Serving Vs Hours Won’T Let Me Respond

Business By Red1004 Updated 15 Jan 2019 , 11:17pm by cakefan92

Red1004 Cake Central Cake Decorator Profile
Red1004 Posted 14 Jan 2019 , 10:05pm
post #1 of 4

I have tried and tried to reply to my previous post. I am giving up and doing it here. Thank you all so much for your help! What you have said about pricing by the serving makes perfect sense. It seems obvious now that I would get faster and not be able to charge by the hour with any success. I’ve called a few bakeries in the area and they seem to be charging $4 per serving for buttercream so I’m thinking $3.50 per bc serving for me to start out and $4 or 4.50 for fondant. As far as the fondant sculpting or cake carving im thinking I’m just gonna have to estimate how long it,l take me and wing it. For example, i sculpted 2 detailed trolls for my nieces bday and I figure they took me about 2 and a half or 3 hours apiece so I’d figure that at an hourly rate....right? Y’all are sooo helpful! Very grateful to everyone that replied!

3 replies
-K8memphis Cake Central Cake Decorator Profile
-K8memphis Posted 14 Jan 2019 , 11:04pm
post #2 of 4

 well wait -- sculptures are different kaching kaching -- you can start those out from a minimum price -- like $250 or so -- because what happens is someone will want something say a guitar and you say oh for 30 servings it's (say times $8) that'll be $240 -- then they go -- yeah well we only really need 20 servings -- so you go oh ok that's $160 -- it's the same amount of time involved so if you establish a minimum  you can spend the  time to get it right and make the big wow moment for them -- avoiding the ones who aren't serious in the first place -- "sure I can do a guitar for you -- they start at $250"--  bam -- separating the shoppers from the customers in one easy exchange -- 

you can do minimums for 2-d sculptures and 3- ones and for weddings -- and whatever

but the way I always wanted to work it (I could never be legal from home -- I worked in bakeries mainly) is to have x amount of servings a week for the elaborate work and take orders for a few just regular birthday cakes to sell too -- but it's easy to make a few more cakes when you're baking anyhow -- keep 'em frozen or whatever -- whip 'em out -- slap on décor and you're filling in the blanks there -- you can make a pretty penny if peeps know you can deliver within a couple days for an easy order -- but there's no wrong way necessarily --

but of course you need to be able to say No too -- very important -- 

hope it goes great for you -- keep your prices up -- you'll do wonderful!

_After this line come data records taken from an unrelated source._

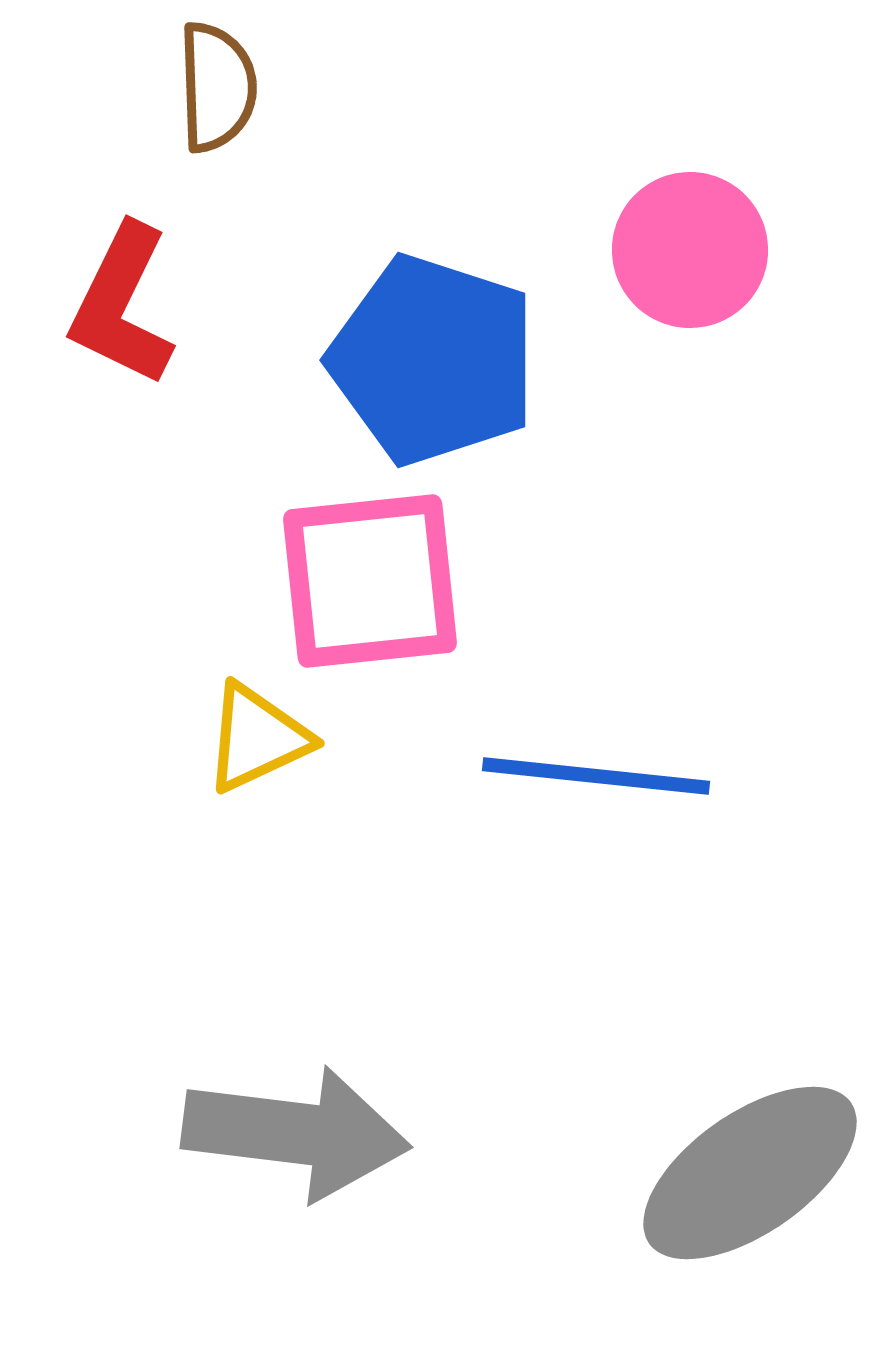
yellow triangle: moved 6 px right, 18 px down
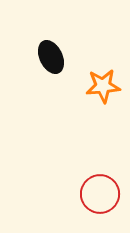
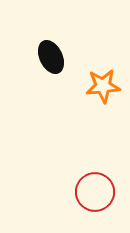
red circle: moved 5 px left, 2 px up
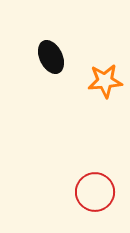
orange star: moved 2 px right, 5 px up
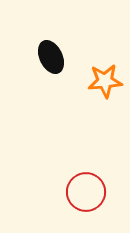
red circle: moved 9 px left
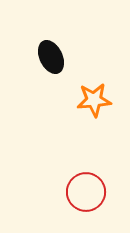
orange star: moved 11 px left, 19 px down
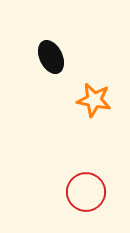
orange star: rotated 16 degrees clockwise
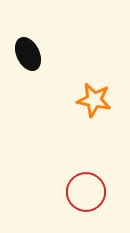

-K8memphis Cake Central Cake Decorator Profile
-K8memphis Posted 14 Jan 2019 , 11:28pm
post #3 of 4

they will even go lower and say well we really only need 6 servings or something -- and like no nobody's gonna do a guitar cake for 6 servings -- pitiful and you can avoid it with a minimum price like that -- 

don't be afraid to say -- 
oh that will be $1200 

try to get over the idea that things can really add up -- take it in stride

cakefan92 Cake Central Cake Decorator Profile
cakefan92 Posted 15 Jan 2019 , 11:17pm
post #4 of 4

When you're pricing, use a little common sense also.  I had a coworker who ordered her son's birthday cake from a bakery (knowing full well that I did cakes) and she had them put 4 plain fondant stars on the 1/4 sheet cake (among other things). They charged her $5 for each star.  Really?  That seemed a little excessive.  I can see charging extra but come on.